春先からビジュアルづくりを手がけてきた2007年の第九。第25回、四半世紀という歴史を重ねた、愛すべきコンサート「サントリー1万人の第九」がいよいよ、この週末、大阪城ホールにて開催される。

今年のテーマは、「25万人の歌声をつないで、未来へ贈ろう」。ポスターのキャラクターには、歩く地球くんと、25周年のサインをした佐渡さんの写真がにこやかにならぶ。私がはじめて、第九の仕事に関わらせていただいたのは・・・・なんと、1995年。あの震災の年だった。

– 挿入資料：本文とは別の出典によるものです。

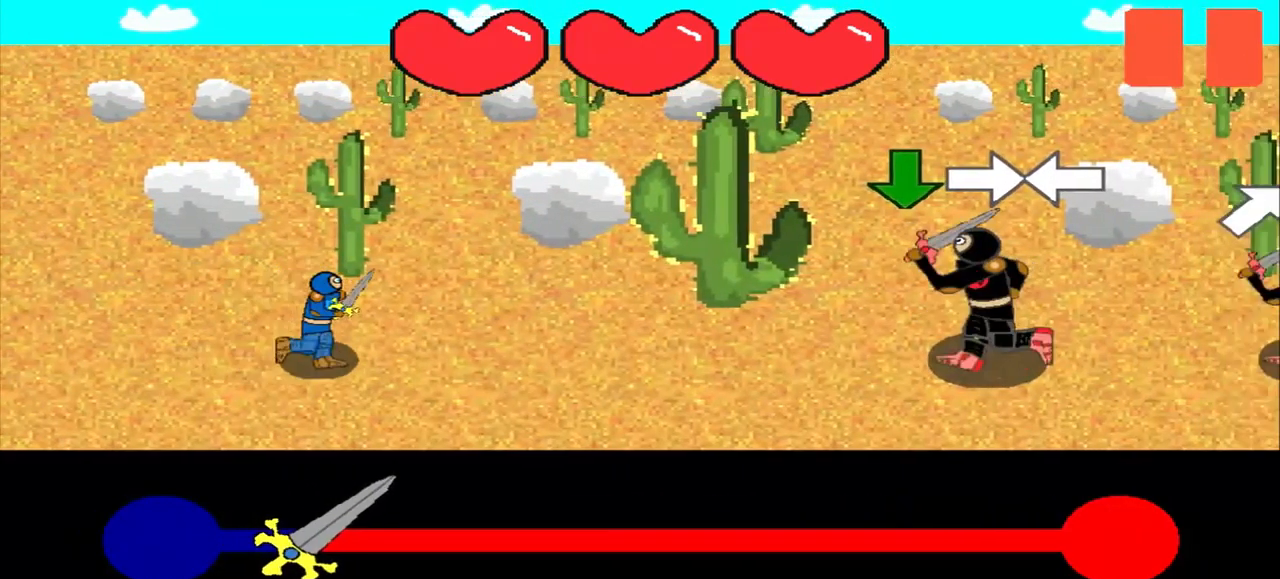
{"buttons": [], "left_stick": "center", "events": []}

M放送の当時のプロデューサーさんから「CDのジャケットを自由にデザインしてみてくれないか?」といわれ、「へえ・・・クラシックコンサート???まったく聞いたことないけどやってみたい~」と引き受けることになった。当時は山本直純さんの指揮。それから数年間CDのジャケットをやらせてもらって、毎年第九を聞いていたのだけど、1999年。目の前に現れたのが、佐渡裕・・・という強烈なインパクトを持った指揮者だった。いつものように、CDづくりのために大阪城ホールにいたのだけれど、実は、その前の日に、お酒を飲みすぎてほとんど二日酔い状態でリハーサルにいってしまった私に、ピシャリとムチを打つかのような官能的なボレロ・・・なにこれ??? なにこの指揮者の人・・・???その年のコンサートは2時間、たちっぱなしで、トリハダものだった。それから、「この佐渡裕という男をもっと知りたい」という思いが強くなり、もっと深く第九に向き合うべくプレゼンテーションを重ね、プログラムやポスターを作らせていただけることになった。それから数えても、もう8回目。25年の歴史のなかではまだまだ新参者、であるとおもっていたけれど、いつのまにかまあまあ中堅どころ・・・ぐらいにはなってきたような気がする。そのうち、生き字引っていわれたらどないしょう・・・笑。年に1度のこのコンサートは、本当にあたしのすべてといってもいいぐらいの愛情がかかっている。つるべ師匠の言葉じゃないけど・・・・私も、この愛情、佐渡さんから引き継いできた愛情を後輩たちにしっかり伝えていきたいなあ、って思うんだなあ。でも伝えるって、むずかしい。伝えようとしたって伝わるもんじゃないから。佐渡さんみたいに、かっこよく前を走っててくれたら、そんでよくて、それを必死で私は追いかけて、そんな私が楽しそうだったらきっといいんだろうなあ、って思う。私にとっては、8回目の第九。たくさんの愛情を教えてくれた第九。万里子や智恵子や真弓といっしょに歌う第九。バス席のまんちゃんといっしょに歌う第九。188の仲間と、俊介たちカメラチームと一体となる第九。終わったら汗だくの佐渡さんにハグしてもらうぞ、って寝ないでがんばっちゃえる第九。こんなステキなお仕事をさせてもらってなんてしあわせなんでしょう。